Lorsqu’on maintient cet odieux impôt ; lorsque, pour
couvrir vos dépenses, on vient vous demander de nouveaux centimes additionnels
à la contribution personnelle et au droit de patente déjà trop élevé, il ne
faut pas hésiter d’adopter toutes les mesures nécessaires pour assurer le
recouvrement de l’impôt sur les sucres qui ne peut atteindre que les classes
aisées et prendre l’argent où il est.
On donne trop d’importance à la question qui vous occupe.

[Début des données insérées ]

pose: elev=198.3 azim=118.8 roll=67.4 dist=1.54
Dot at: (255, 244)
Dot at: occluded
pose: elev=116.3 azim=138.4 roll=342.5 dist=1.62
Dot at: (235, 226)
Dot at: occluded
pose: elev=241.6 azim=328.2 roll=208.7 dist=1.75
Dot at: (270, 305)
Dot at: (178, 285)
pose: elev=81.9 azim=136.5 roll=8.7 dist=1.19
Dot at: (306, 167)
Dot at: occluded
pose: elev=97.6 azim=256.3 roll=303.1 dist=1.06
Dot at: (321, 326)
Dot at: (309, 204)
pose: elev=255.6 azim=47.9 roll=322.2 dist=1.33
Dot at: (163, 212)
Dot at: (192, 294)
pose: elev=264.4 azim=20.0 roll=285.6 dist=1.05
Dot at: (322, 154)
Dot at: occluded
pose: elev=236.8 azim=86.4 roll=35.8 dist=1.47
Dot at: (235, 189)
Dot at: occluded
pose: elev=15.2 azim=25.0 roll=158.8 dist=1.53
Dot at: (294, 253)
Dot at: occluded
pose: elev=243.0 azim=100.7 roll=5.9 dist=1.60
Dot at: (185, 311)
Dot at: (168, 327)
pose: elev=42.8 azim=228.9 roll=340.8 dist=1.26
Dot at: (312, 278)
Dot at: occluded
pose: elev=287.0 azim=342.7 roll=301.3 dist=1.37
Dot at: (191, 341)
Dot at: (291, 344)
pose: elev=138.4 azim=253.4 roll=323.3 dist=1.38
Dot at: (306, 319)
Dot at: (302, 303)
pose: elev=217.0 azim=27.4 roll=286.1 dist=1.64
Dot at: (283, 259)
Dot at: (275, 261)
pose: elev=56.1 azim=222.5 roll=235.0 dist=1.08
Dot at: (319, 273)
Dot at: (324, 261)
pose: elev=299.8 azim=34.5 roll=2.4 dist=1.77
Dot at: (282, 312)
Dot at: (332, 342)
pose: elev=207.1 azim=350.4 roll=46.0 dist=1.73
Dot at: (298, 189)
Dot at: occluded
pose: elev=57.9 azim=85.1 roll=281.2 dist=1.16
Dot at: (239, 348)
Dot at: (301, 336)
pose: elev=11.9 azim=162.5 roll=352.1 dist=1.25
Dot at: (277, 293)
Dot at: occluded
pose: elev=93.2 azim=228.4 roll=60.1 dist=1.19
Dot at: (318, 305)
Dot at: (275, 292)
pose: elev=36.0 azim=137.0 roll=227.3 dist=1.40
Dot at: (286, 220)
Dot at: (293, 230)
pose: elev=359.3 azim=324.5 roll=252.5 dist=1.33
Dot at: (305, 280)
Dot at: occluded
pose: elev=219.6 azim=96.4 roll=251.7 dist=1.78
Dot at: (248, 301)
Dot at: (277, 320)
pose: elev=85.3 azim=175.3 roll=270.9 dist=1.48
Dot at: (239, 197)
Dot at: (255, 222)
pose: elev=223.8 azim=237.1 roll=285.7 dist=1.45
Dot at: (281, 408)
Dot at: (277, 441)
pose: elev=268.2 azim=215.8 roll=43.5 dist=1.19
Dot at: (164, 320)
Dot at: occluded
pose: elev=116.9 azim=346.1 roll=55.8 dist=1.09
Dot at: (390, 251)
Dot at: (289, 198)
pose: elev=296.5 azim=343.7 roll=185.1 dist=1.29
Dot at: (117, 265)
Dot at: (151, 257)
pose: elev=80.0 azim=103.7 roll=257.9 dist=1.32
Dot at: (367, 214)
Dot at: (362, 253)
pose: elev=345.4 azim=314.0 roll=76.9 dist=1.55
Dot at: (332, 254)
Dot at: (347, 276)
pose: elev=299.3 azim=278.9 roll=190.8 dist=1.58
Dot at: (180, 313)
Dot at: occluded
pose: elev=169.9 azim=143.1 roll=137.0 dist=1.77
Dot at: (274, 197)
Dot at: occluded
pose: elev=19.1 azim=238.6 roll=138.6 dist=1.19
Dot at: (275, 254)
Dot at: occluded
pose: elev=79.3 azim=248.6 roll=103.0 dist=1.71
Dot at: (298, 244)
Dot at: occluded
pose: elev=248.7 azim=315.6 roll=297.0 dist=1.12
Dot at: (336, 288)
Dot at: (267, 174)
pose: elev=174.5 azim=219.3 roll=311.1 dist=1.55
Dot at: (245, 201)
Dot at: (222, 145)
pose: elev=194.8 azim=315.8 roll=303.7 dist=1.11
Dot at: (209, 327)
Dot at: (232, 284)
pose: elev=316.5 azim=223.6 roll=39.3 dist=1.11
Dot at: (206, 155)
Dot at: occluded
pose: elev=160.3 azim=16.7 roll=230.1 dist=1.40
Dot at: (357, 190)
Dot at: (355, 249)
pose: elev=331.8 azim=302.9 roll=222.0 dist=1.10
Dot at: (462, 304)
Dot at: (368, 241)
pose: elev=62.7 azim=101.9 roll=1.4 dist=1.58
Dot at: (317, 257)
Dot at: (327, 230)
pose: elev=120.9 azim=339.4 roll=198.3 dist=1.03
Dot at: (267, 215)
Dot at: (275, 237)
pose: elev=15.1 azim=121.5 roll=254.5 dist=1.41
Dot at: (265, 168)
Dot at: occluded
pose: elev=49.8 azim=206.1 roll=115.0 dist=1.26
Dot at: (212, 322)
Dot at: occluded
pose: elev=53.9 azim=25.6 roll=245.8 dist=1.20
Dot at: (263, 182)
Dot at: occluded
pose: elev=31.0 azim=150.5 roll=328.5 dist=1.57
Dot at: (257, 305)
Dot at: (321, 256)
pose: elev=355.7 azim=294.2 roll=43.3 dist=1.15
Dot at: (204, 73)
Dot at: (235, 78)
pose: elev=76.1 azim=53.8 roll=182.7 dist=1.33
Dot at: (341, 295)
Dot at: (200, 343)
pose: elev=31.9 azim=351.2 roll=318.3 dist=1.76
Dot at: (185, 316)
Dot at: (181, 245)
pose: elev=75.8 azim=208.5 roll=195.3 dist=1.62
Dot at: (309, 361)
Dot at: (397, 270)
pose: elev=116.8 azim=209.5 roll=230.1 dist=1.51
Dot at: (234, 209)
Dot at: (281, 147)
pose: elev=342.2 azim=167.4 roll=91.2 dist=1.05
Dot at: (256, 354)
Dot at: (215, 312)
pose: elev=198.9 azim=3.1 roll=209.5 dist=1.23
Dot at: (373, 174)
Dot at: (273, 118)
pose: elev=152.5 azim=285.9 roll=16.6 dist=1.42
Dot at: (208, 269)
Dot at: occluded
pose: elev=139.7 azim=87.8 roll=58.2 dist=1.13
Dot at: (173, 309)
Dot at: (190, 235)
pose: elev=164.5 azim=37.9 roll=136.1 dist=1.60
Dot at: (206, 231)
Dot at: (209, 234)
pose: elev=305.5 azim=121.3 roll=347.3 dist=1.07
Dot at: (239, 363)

Si l’on en croit les raffineurs, c’est de leur industrie que vient la
prospérité de la Belgique ; sans eux point de marine, point de navigation,
point de commerce, point de salut pour elle : nous allons mourir de
consomption. C’est inutilement que nous posséderons les terres les plus
fertiles de l’Europe, produisant en abondance les céréales, le houblon, le
colza, le tabac et le lin, habitées par un peuple nombreux laborieux et
industrieux ; c’est en vain que ces terres recéleront la houille, le fer, le
plomb, la calamine, le marbre ; sans les raffineurs de sucre toutes ces
richesses deviennent inutiles.
Et pourquoi cette risible exagération ? Pour maintenir
à zéro les recettes de l’Etat sur la consommation du sucre, pour empêcher
qu’elles ne s’élèvent pas même annuellement à un million tandis qu’elles
devraient en produire plus de quatre.
Sans doute les raffineurs de sucre doivent vivre comme
tout le monde ; mais un million de plus dans les caisses publiques ne les tuera
pas.
Je voterai toutes les dispositions qui auront pour
objet d’empêcher la fraude du droit et d’en augmenter le montant. J’adopterai
donc le projet ministériel, à moins qu’il n’en soit présenté un autre plus
avantageux au trésor, et plus propre à mettre un terme à l’abus scandaleux qu’on
a fait de la loi existante. Les propositions de MM. Liedts et Rogier me
paraissent loin de remplir la première de ces conditions.
- La séance est levée à quatre heures et demie.